Was ich mitgenommen habe – und warum das hier erst der Anfang ist

Stephan und 3D-Druck? Vor weni­gen Wochen undenk­bar.
Stephan und Elektronik-Basteln? Kategorisches No-Go.
Stephan, der ein Projekt mit Schneckengetriebe, Steuerplatine und selbst gedruck­ten Mechanikteilen zu Ende bringt und dabei grinst wie ein Kind an Heiligabend?

Hier sit­ze ich.

Die Lektionen die­ses Wochenendes: Schichthöhe ist kei­ne kos­me­ti­sche Entscheidung, son­dern Physik. Feuchtes Filament ist kein Mythos, den Anfänger sich ein­bil­den. Günstiges Werkzeug ist ein teu­rer Irrtum. Und PLA Wood riecht wun­der­bar – auch beim drit­ten Druckdurchlauf noch, was Conny mitt­ler­wei­le mit stoi­scher Würde erträgt.

Das Modell gibt es auf Makersworld. Das Maker’s Supply im Bambu Store. Meine Empfehlung: unbedingt.

Und jetzt über­le­ge ich, wel­ches Projekt als nächs­tes kommt.

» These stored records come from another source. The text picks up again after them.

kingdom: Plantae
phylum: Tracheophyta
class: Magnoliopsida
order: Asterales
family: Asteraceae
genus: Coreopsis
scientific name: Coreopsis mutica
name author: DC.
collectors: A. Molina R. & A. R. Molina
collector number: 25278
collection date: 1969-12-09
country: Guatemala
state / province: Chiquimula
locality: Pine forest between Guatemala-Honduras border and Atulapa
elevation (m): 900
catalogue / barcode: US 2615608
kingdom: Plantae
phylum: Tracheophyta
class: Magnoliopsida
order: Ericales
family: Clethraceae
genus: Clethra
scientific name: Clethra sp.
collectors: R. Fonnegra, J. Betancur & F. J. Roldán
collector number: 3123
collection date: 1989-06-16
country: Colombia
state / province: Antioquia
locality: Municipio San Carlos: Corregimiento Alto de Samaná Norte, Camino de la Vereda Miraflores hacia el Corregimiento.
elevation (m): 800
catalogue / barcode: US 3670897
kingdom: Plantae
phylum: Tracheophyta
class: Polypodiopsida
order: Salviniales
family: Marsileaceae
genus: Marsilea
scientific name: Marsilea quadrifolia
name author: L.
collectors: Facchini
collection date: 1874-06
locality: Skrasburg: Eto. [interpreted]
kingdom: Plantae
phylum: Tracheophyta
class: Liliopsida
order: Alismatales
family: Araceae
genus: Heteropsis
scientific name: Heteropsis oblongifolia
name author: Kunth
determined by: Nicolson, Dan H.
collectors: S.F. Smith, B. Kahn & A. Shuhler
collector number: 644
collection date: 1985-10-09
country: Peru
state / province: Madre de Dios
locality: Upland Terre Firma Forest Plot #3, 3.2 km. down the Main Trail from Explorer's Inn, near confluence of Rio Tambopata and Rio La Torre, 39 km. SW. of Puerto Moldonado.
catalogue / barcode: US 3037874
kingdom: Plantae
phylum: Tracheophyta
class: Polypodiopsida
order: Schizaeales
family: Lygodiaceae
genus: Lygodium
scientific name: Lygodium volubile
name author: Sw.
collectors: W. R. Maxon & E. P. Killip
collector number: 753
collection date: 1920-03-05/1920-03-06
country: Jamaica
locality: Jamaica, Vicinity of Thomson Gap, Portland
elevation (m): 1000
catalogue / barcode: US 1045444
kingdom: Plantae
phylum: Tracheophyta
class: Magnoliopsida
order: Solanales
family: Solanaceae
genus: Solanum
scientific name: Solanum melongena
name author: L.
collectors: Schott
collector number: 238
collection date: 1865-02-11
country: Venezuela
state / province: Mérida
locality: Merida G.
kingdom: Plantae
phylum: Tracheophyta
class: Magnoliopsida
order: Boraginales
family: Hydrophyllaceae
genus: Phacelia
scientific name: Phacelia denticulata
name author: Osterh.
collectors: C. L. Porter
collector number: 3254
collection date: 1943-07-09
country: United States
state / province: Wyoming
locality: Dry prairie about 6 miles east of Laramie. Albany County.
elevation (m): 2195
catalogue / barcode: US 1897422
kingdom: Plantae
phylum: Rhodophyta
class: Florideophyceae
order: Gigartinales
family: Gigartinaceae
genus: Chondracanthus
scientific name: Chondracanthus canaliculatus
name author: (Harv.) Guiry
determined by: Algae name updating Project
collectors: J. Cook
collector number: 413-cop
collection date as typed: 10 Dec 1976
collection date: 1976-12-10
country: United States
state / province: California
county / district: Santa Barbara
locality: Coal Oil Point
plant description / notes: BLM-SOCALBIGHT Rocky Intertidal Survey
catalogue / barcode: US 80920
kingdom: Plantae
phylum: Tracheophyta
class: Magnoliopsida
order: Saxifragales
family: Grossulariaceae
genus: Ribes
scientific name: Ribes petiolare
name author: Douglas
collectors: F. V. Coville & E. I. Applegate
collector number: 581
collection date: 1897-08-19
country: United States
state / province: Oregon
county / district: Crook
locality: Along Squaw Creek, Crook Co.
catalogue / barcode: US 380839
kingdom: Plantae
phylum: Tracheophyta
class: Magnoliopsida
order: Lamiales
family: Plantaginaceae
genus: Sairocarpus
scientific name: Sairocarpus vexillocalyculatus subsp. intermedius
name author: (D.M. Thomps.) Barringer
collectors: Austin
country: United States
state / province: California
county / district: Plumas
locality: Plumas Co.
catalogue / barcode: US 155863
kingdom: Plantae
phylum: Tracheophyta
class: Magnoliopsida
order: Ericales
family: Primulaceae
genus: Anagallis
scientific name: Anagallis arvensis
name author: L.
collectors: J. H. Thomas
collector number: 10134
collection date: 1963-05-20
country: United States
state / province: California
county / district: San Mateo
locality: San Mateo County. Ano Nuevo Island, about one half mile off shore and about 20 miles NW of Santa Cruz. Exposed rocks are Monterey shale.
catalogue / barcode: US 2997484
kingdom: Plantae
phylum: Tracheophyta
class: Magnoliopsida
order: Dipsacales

Wer es selbst dru­cken möch­te und sich Gedanken um die Kosten macht: Die Druckzeit von 16h mit ca. 350 g Filament Bambu Lab PLA Wood/Basic liegt bei 12,– €. Wenn du mit 0,08 mm Schichthöhe druckst, wird es auf­grund der län­ge­ren Druckzeit etwas mehr. Zuzüglich 59,07 € für das Maker’s Supply. Verschleiß‑, Instandhaltungs- und Wartungskosten soll­ten mit ca. 23,– € ange­rech­net wer­den, wenn man es als kos­ten­de­ckend zur Weitergabe in der Familie plant. So kommt man in Summe auf etwa 94,- € ohne die Arbeitszeit ein­ge­rech­net zu haben.